Requirement:
Every line from the one with "Zibakhsh A, Abadeh" through the end of the material should be written out character for character. Lines before it are excluded.

Records for the task:
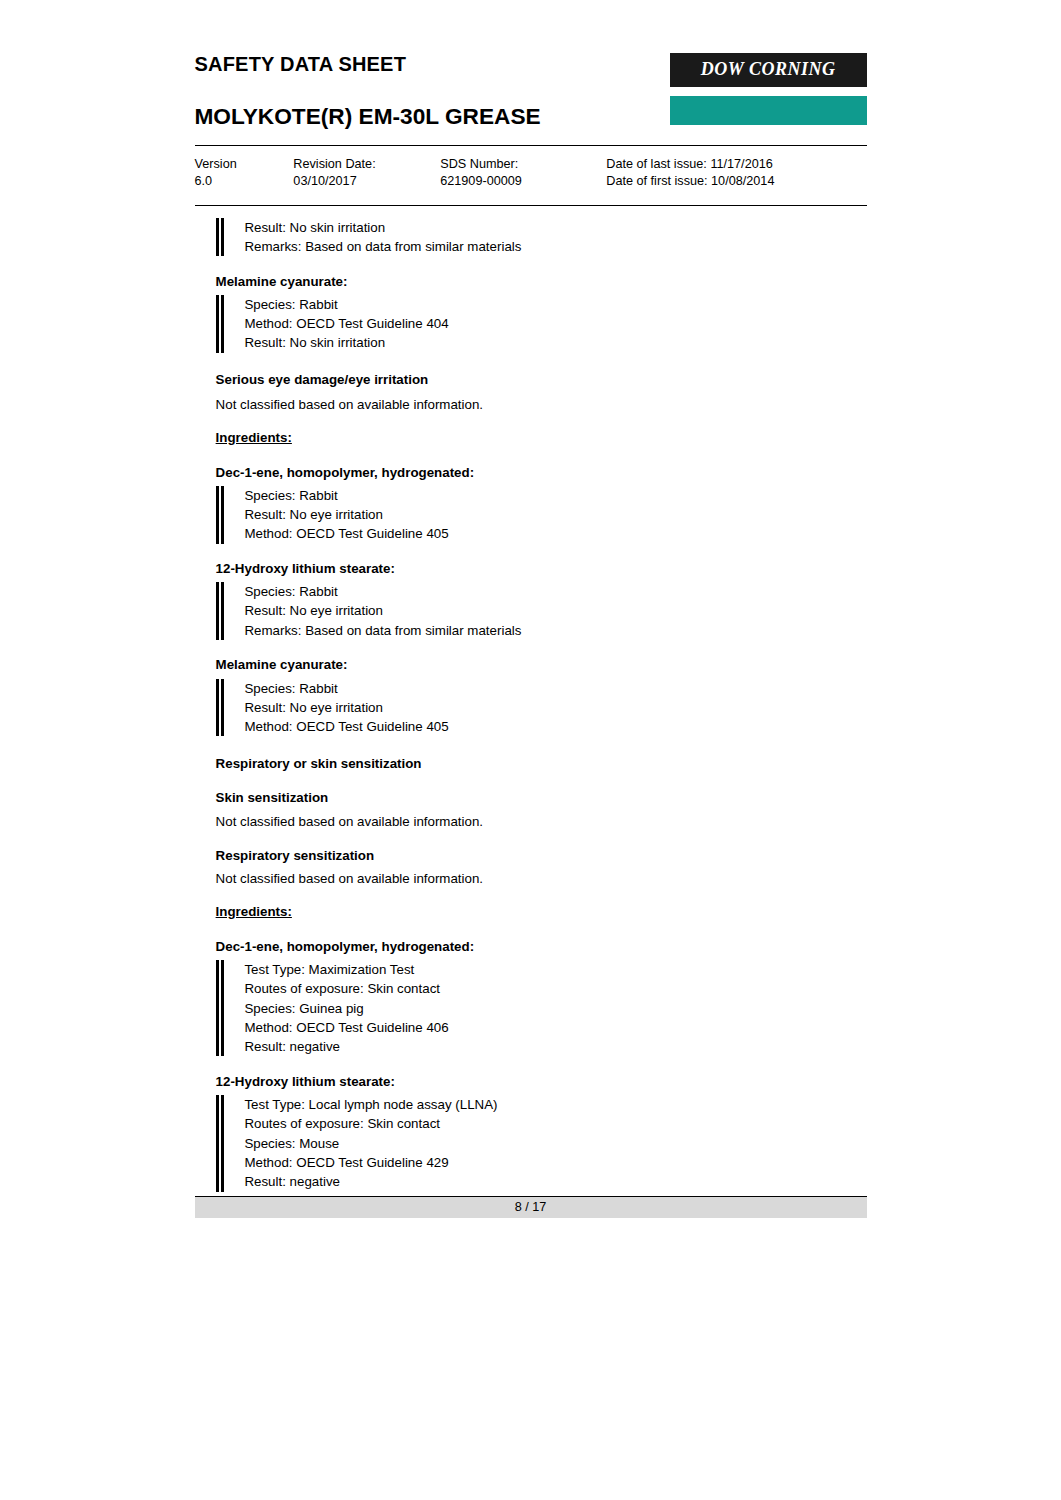SAFETY DATA SHEET
MOLYKOTE(R) EM-30L GREASE
DOW CORNING
Version
6.0
Revision Date:
03/10/2017
SDS Number:
621909-00009
Date of last issue: 11/17/2016
Date of first issue: 10/08/2014
Result: No skin irritation
Remarks: Based on data from similar materials
Melamine cyanurate:
Species: Rabbit
Method: OECD Test Guideline 404
Result: No skin irritation
Serious eye damage/eye irritation
Not classified based on available information.
Ingredients:
Dec-1-ene, homopolymer, hydrogenated:
Species: Rabbit
Result: No eye irritation
Method: OECD Test Guideline 405
12-Hydroxy lithium stearate:
Species: Rabbit
Result: No eye irritation
Remarks: Based on data from similar materials
Melamine cyanurate:
Species: Rabbit
Result: No eye irritation
Method: OECD Test Guideline 405
Respiratory or skin sensitization
Skin sensitization
Not classified based on available information.
Respiratory sensitization
Not classified based on available information.
Ingredients:
Dec-1-ene, homopolymer, hydrogenated:
Test Type: Maximization Test
Routes of exposure: Skin contact
Species: Guinea pig
Method: OECD Test Guideline 406
Result: negative
12-Hydroxy lithium stearate:
Test Type: Local lymph node assay (LLNA)
Routes of exposure: Skin contact
Species: Mouse
Method: OECD Test Guideline 429
Result: negative
8 / 17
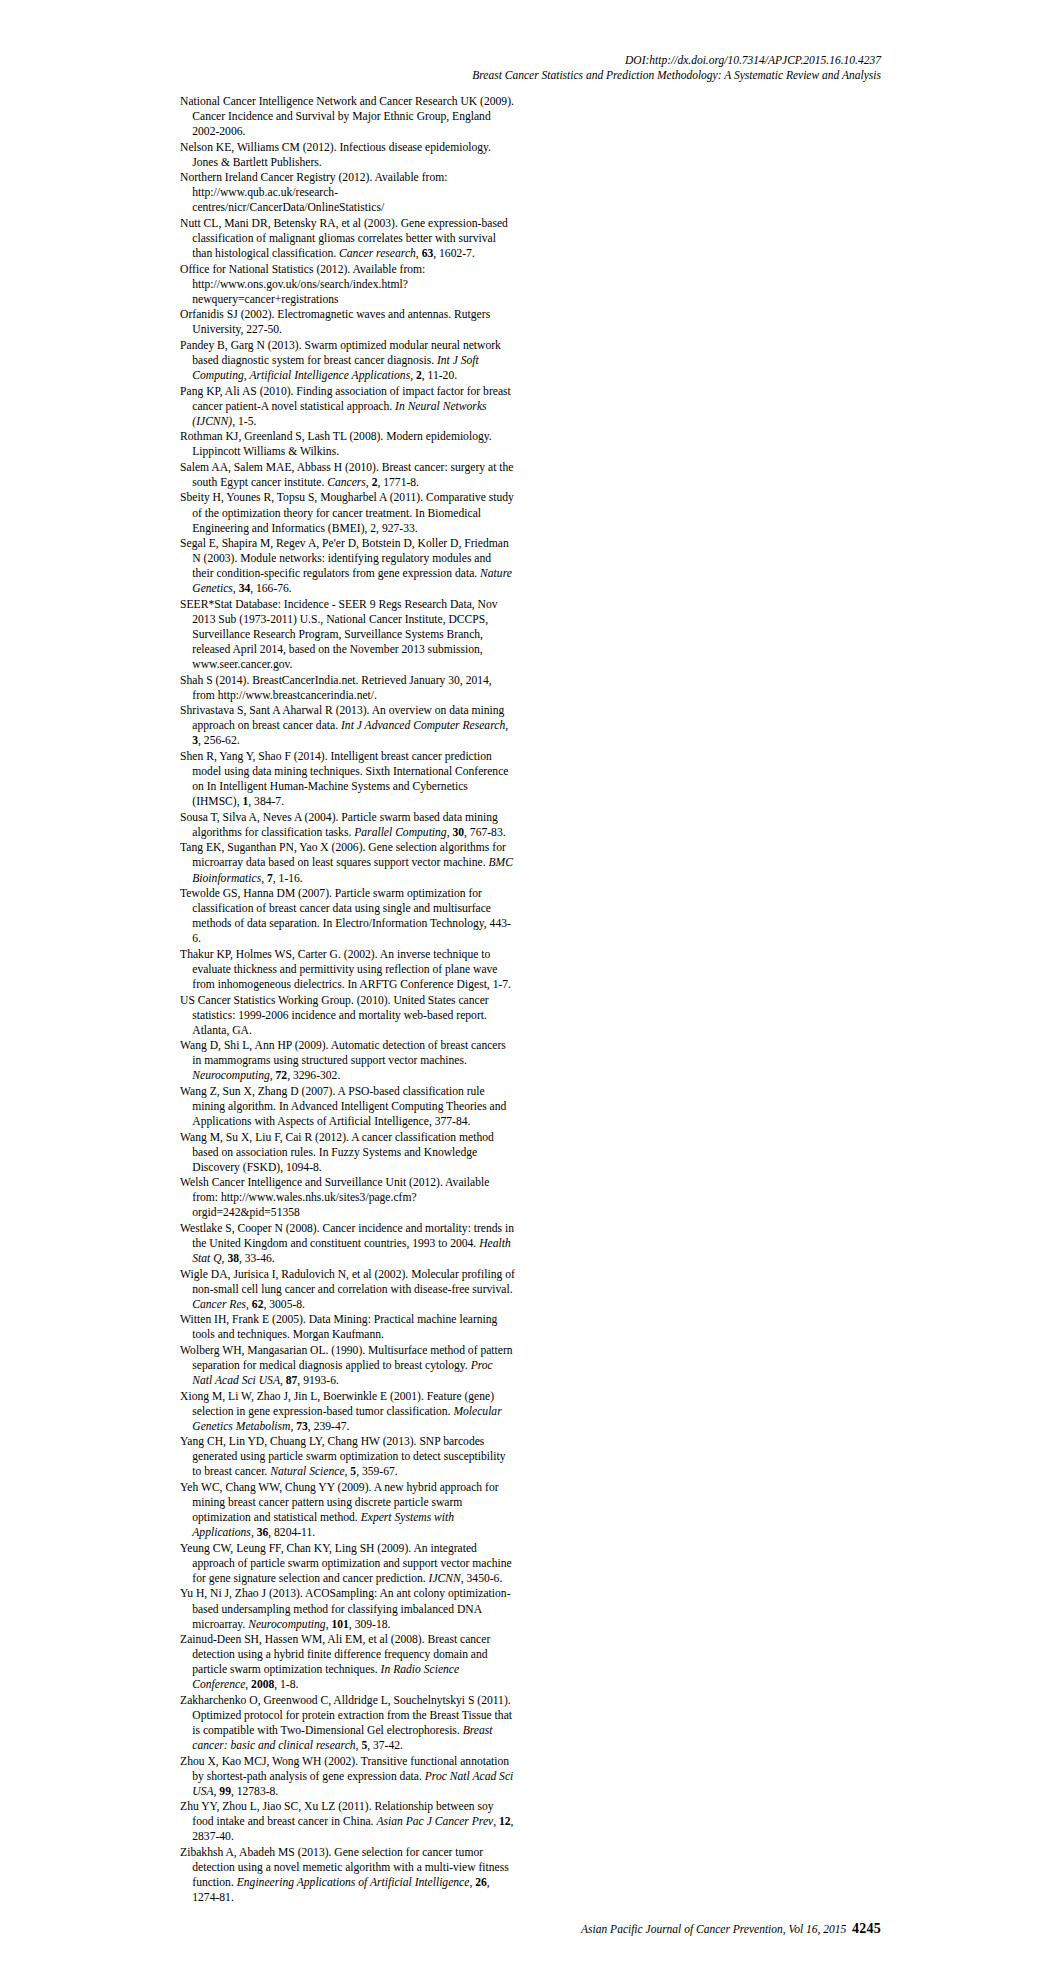DOI:http://dx.doi.org/10.7314/APJCP.2015.16.10.4237
Breast Cancer Statistics and Prediction Methodology: A Systematic Review and Analysis
National Cancer Intelligence Network and Cancer Research UK (2009). Cancer Incidence and Survival by Major Ethnic Group, England 2002-2006.
Nelson KE, Williams CM (2012). Infectious disease epidemiology. Jones & Bartlett Publishers.
Northern Ireland Cancer Registry (2012). Available from: http://www.qub.ac.uk/research-centres/nicr/CancerData/OnlineStatistics/
Nutt CL, Mani DR, Betensky RA, et al (2003). Gene expression-based classification of malignant gliomas correlates better with survival than histological classification. Cancer research, 63, 1602-7.
Office for National Statistics (2012). Available from: http://www.ons.gov.uk/ons/search/index.html?newquery=cancer+registrations
Orfanidis SJ (2002). Electromagnetic waves and antennas. Rutgers University, 227-50.
Pandey B, Garg N (2013). Swarm optimized modular neural network based diagnostic system for breast cancer diagnosis. Int J Soft Computing, Artificial Intelligence Applications, 2, 11-20.
Pang KP, Ali AS (2010). Finding association of impact factor for breast cancer patient-A novel statistical approach. In Neural Networks (IJCNN), 1-5.
Rothman KJ, Greenland S, Lash TL (2008). Modern epidemiology. Lippincott Williams & Wilkins.
Salem AA, Salem MAE, Abbass H (2010). Breast cancer: surgery at the south Egypt cancer institute. Cancers, 2, 1771-8.
Sbeity H, Younes R, Topsu S, Mougharbel A (2011). Comparative study of the optimization theory for cancer treatment. In Biomedical Engineering and Informatics (BMEI), 2, 927-33.
Segal E, Shapira M, Regev A, Pe'er D, Botstein D, Koller D, Friedman N (2003). Module networks: identifying regulatory modules and their condition-specific regulators from gene expression data. Nature Genetics, 34, 166-76.
SEER*Stat Database: Incidence - SEER 9 Regs Research Data, Nov 2013 Sub (1973-2011) U.S., National Cancer Institute, DCCPS, Surveillance Research Program, Surveillance Systems Branch, released April 2014, based on the November 2013 submission, www.seer.cancer.gov.
Shah S (2014). BreastCancerIndia.net. Retrieved January 30, 2014, from http://www.breastcancerindia.net/.
Shrivastava S, Sant A Aharwal R (2013). An overview on data mining approach on breast cancer data. Int J Advanced Computer Research, 3, 256-62.
Shen R, Yang Y, Shao F (2014). Intelligent breast cancer prediction model using data mining techniques. Sixth International Conference on In Intelligent Human-Machine Systems and Cybernetics (IHMSC), 1, 384-7.
Sousa T, Silva A, Neves A (2004). Particle swarm based data mining algorithms for classification tasks. Parallel Computing, 30, 767-83.
Tang EK, Suganthan PN, Yao X (2006). Gene selection algorithms for microarray data based on least squares support vector machine. BMC Bioinformatics, 7, 1-16.
Tewolde GS, Hanna DM (2007). Particle swarm optimization for classification of breast cancer data using single and multisurface methods of data separation. In Electro/Information Technology, 443-6.
Thakur KP, Holmes WS, Carter G. (2002). An inverse technique to evaluate thickness and permittivity using reflection of plane wave from inhomogeneous dielectrics. In ARFTG Conference Digest, 1-7.
US Cancer Statistics Working Group. (2010). United States cancer statistics: 1999-2006 incidence and mortality web-based report. Atlanta, GA.
Wang D, Shi L, Ann HP (2009). Automatic detection of breast cancers in mammograms using structured support vector machines. Neurocomputing, 72, 3296-302.
Wang Z, Sun X, Zhang D (2007). A PSO-based classification rule mining algorithm. In Advanced Intelligent Computing Theories and Applications with Aspects of Artificial Intelligence, 377-84.
Wang M, Su X, Liu F, Cai R (2012). A cancer classification method based on association rules. In Fuzzy Systems and Knowledge Discovery (FSKD), 1094-8.
Welsh Cancer Intelligence and Surveillance Unit (2012). Available from: http://www.wales.nhs.uk/sites3/page.cfm?orgid=242&pid=51358
Westlake S, Cooper N (2008). Cancer incidence and mortality: trends in the United Kingdom and constituent countries, 1993 to 2004. Health Stat Q, 38, 33-46.
Wigle DA, Jurisica I, Radulovich N, et al (2002). Molecular profiling of non-small cell lung cancer and correlation with disease-free survival. Cancer Res, 62, 3005-8.
Witten IH, Frank E (2005). Data Mining: Practical machine learning tools and techniques. Morgan Kaufmann.
Wolberg WH, Mangasarian OL. (1990). Multisurface method of pattern separation for medical diagnosis applied to breast cytology. Proc Natl Acad Sci USA, 87, 9193-6.
Xiong M, Li W, Zhao J, Jin L, Boerwinkle E (2001). Feature (gene) selection in gene expression-based tumor classification. Molecular Genetics Metabolism, 73, 239-47.
Yang CH, Lin YD, Chuang LY, Chang HW (2013). SNP barcodes generated using particle swarm optimization to detect susceptibility to breast cancer. Natural Science, 5, 359-67.
Yeh WC, Chang WW, Chung YY (2009). A new hybrid approach for mining breast cancer pattern using discrete particle swarm optimization and statistical method. Expert Systems with Applications, 36, 8204-11.
Yeung CW, Leung FF, Chan KY, Ling SH (2009). An integrated approach of particle swarm optimization and support vector machine for gene signature selection and cancer prediction. IJCNN, 3450-6.
Yu H, Ni J, Zhao J (2013). ACOSampling: An ant colony optimization-based undersampling method for classifying imbalanced DNA microarray. Neurocomputing, 101, 309-18.
Zainud-Deen SH, Hassen WM, Ali EM, et al (2008). Breast cancer detection using a hybrid finite difference frequency domain and particle swarm optimization techniques. In Radio Science Conference, 2008, 1-8.
Zakharchenko O, Greenwood C, Alldridge L, Souchelnytskyi S (2011). Optimized protocol for protein extraction from the Breast Tissue that is compatible with Two-Dimensional Gel electrophoresis. Breast cancer: basic and clinical research, 5, 37-42.
Zhou X, Kao MCJ, Wong WH (2002). Transitive functional annotation by shortest-path analysis of gene expression data. Proc Natl Acad Sci USA, 99, 12783-8.
Zhu YY, Zhou L, Jiao SC, Xu LZ (2011). Relationship between soy food intake and breast cancer in China. Asian Pac J Cancer Prev, 12, 2837-40.
Zibakhsh A, Abadeh MS (2013). Gene selection for cancer tumor detection using a novel memetic algorithm with a multi-view fitness function. Engineering Applications of Artificial Intelligence, 26, 1274-81.
Asian Pacific Journal of Cancer Prevention, Vol 16, 2015 4245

Output for this exercise:
Zibakhsh A, Abadeh MS (2013). Gene selection for cancer tumor detection using a novel memetic algorithm with a multi-view fitness function. Engineering Applications of Artificial Intelligence, 26, 1274-81.
Asian Pacific Journal of Cancer Prevention, Vol 16, 2015 4245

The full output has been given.